The Campaign to Suppress Bandits in Central and Southern China (中南剿匪) was a counter-guerrilla / counterinsurgency campaign the communists fought against the Nationalist guerrillas that mostly consisted of anti-Communist irregular forces and Nationalist regular troops left behind after the Nationalist government withdrew from mainland China.  The campaign was fought during the Chinese Civil War in the post-World War II era in six Chinese provinces: Henan, Hubei, Hunan, Jiangxi, Guangdong and Guangxi, and resulted in a Communist victory.

Strategies

Nationalist strategies
Like other attempts by the Nationalists to wage guerrilla and insurgency warfare against the Communists after being driven from power in China, its strategic miscalculations contributed as much, if not more, to their eventual defeat than their opponents' military and political victories.

At the close of World War II, the Nationalist government--weakened by years of war with both the Japanese and Communist guerrillas--came to an agreement with surrendering Japanese forces. The agreement was that the Japanese would not surrender to Communist authorities but to Nationalist generals and, since the Nationalists did not have sufficient troops to garrison the territory formerly occupied by the Japanese--nor the means to get them there even if they had enough--they allowed the Japanese to keep their weapons and, in fact, "police" the areas they formerly occupied, to keep them from falling into the hands of the Communists. This resulted in further alienation from and resentment against the Nationalist government by the local population, which had already blamed the Nationalists for losing large chunks of the country to the Japanese invaders during the war. Half a decade later, when the Nationalists were driven from mainland China, they made the same miscalculation: they enlisted the help of local "guerrilla" fighters--who were mostly bandit gangs--to fight the Communists, and ordered surviving Nationalist troops to join these units. However, the bandits were feared and hated by the local populace they had robbed and terrorized for so long, and the sight of Nationalist troops fighting with these forces instead of against them did not help to win the "hearts and minds" of the general population. In fact, it achieved exactly the opposite effect, strengthening popular support for their Communist enemy.
********************
TASK INSTRUCTIONS:
1: From the text on the bandit suppression campaign, write out everything from "The Campaign to" down to "and political victories.", switching "strategic miscalculations" to "strategic errors".
2: According to the text on the bandit suppression campaign, in which six provinces was the campaign fought?

STUDY MATERIAL:
********************
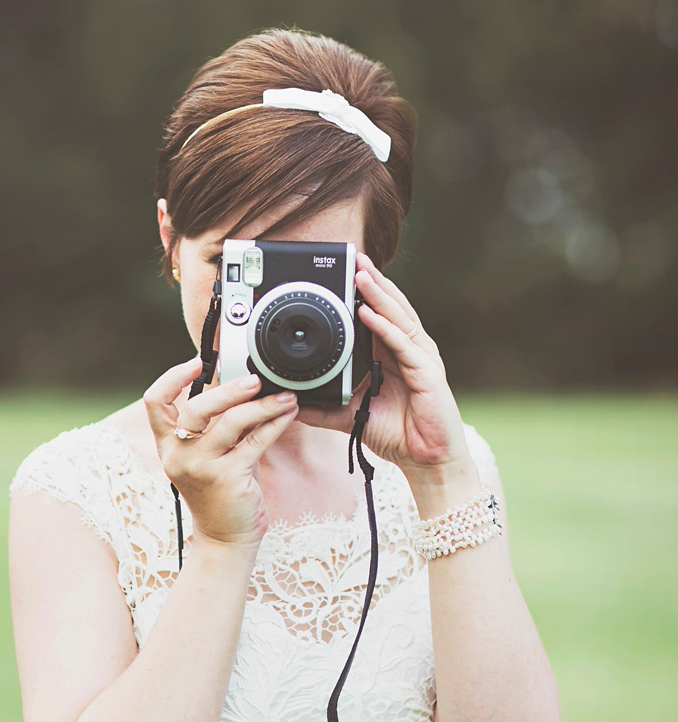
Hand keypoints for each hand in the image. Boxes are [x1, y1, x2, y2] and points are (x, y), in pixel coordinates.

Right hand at [143, 357, 298, 548]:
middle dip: (229, 389)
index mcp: (168, 445)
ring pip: (231, 422)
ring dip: (262, 405)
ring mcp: (201, 468)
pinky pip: (256, 442)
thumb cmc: (221, 492)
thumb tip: (242, 385)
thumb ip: (216, 424)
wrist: (226, 539)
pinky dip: (275, 424)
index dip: (172, 377)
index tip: (196, 362)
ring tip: (284, 396)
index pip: (155, 402)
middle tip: (255, 380)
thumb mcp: (210, 454)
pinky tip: (288, 414)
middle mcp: (178, 456)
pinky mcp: (228, 479)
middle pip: (196, 407)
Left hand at [295, 254, 475, 490]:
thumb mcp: (350, 416)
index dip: (367, 293)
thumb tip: (292, 403)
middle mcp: (410, 351)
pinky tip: (370, 313)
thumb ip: (324, 408)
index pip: (380, 315)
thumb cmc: (397, 435)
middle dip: (374, 282)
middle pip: (392, 308)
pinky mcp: (428, 374)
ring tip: (363, 274)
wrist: (425, 462)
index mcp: (393, 356)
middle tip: (356, 259)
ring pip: (400, 318)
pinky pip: (404, 345)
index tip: (348, 272)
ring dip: (379, 295)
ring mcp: (421, 359)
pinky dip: (386, 328)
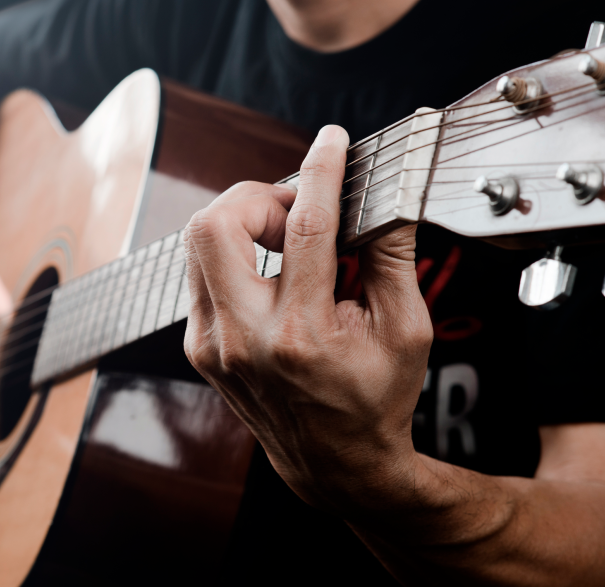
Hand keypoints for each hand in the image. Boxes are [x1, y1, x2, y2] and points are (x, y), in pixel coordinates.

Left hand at [182, 125, 432, 513]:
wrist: (334, 464)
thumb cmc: (376, 398)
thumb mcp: (406, 329)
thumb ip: (391, 255)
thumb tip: (384, 193)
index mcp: (301, 338)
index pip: (306, 230)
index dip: (320, 172)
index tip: (331, 140)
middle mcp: (242, 341)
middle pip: (215, 225)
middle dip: (257, 196)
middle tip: (298, 210)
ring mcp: (211, 345)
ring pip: (198, 243)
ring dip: (243, 220)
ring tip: (289, 237)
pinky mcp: (198, 346)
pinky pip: (201, 272)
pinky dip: (234, 252)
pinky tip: (271, 267)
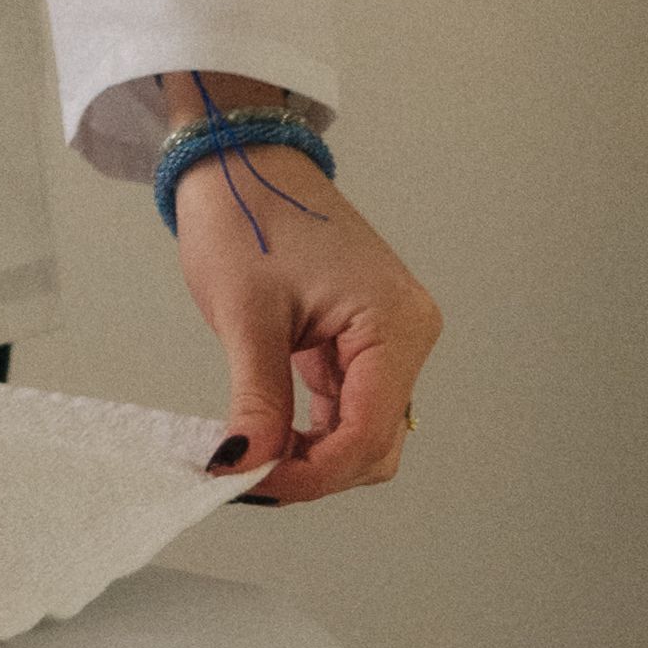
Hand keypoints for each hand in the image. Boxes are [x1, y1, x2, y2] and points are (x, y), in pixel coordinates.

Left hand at [164, 106, 438, 500]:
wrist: (240, 161)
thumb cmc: (246, 217)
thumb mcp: (247, 317)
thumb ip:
********************
RESULTS FOR THE EXERCISE:
1:
The Campaign to Suppress Bandits in Central and Southern China (中南剿匪) was a counter-guerrilla / counterinsurgency campaign the communists fought against the Nationalist guerrillas that mostly consisted of anti-Communist irregular forces and Nationalist regular troops left behind after the Nationalist government withdrew from mainland China.  The campaign was fought during the Chinese Civil War in the post-World War II era in six Chinese provinces: Henan, Hubei, Hunan, Jiangxi, Guangdong and Guangxi, and resulted in a Communist victory.

Strategies

Nationalist strategies
Like other attempts by the Nationalists to wage guerrilla and insurgency warfare against the Communists after being driven from power in China, its strategic errors contributed as much, if not more, to their eventual defeat than their opponents' military and political victories.

2: Henan, Hubei, Hunan, Jiangxi, Guangdong and Guangxi.